AWSOME! Makes me feel extremely inadequate.

73, Mark


----------



## urednecku (Oct 18, 2010)

AWESOME! is an understatement!!


----------



## FarmerCline (Oct 12, 2011)

Great video as always......thanks for sharing!


----------



## GunGeek (Sep 5, 2015)

That is awesome. I have a little 720P drone. I want a big one very badly.


----------



## discbinedr (Mar 4, 2013)

Wow! Congratulations on your achievements.


----------



## Circle MC Farms LLC (Jul 22, 2011)

I am very impressed. Question: what crop was the swather cutting about 2:40? looks like oats, and I'm trying to establish some here in Texas. Any info would be appreciated. Also, what video editing software did you use? Your quality of workmanship is superb.


----------



## lcjaynes (Jul 25, 2014)

I especially love the haying part of these videos. Really nice job on editing and shooting.


----------



## HALLSHAY (Nov 30, 2008)

Farmboy555 said:


> I am very impressed. Question: what crop was the swather cutting about 2:40? looks like oats, and I'm trying to establish some here in Texas. Any info would be appreciated. Also, what video editing software did you use? Your quality of workmanship is superb.
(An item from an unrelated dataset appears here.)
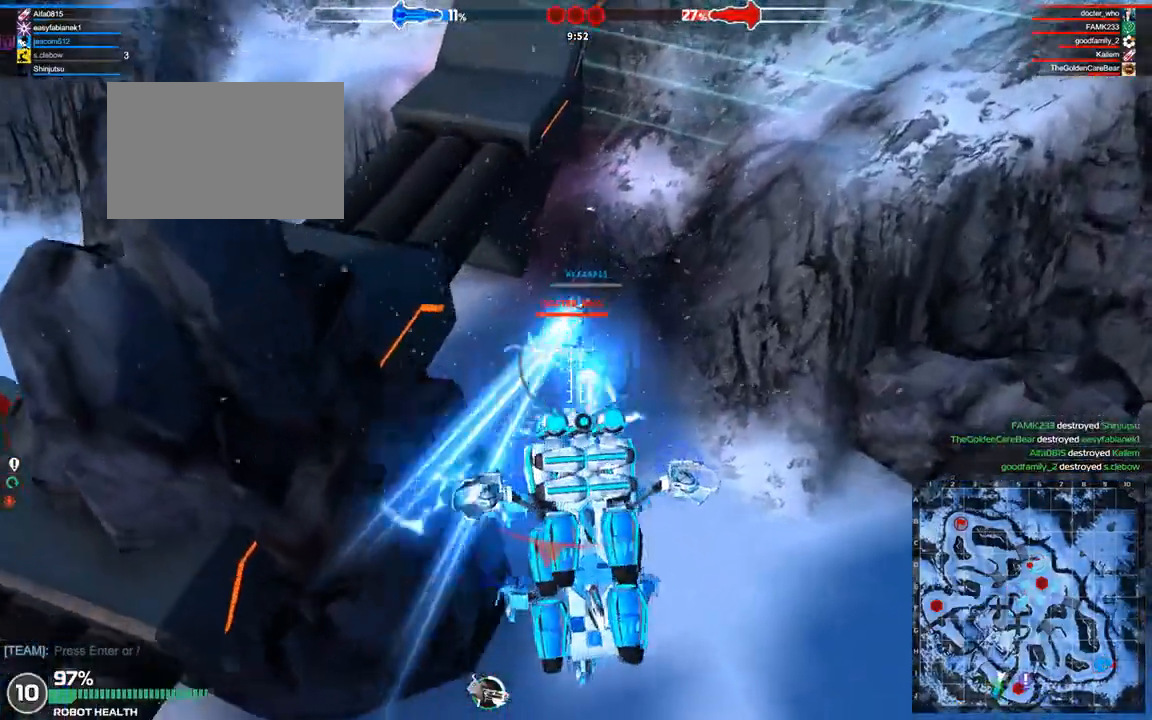
{"keys": [], "events": []}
The video was edited using Adobe Premier Elements 14. About all I can tell you about those oats is that they were Magnum Oats that grew like crazy and yielded around 4 tons in 1 cutting. A friend has been planting them for the last 2 years.

Thanks for the compliments. I enjoy flying my drone and this is the best way to do something with the footage instead of letting it waste away on the hard drive.


----------



## Uphayman (Oct 31, 2014)

Thank you, wonderfully done !


----------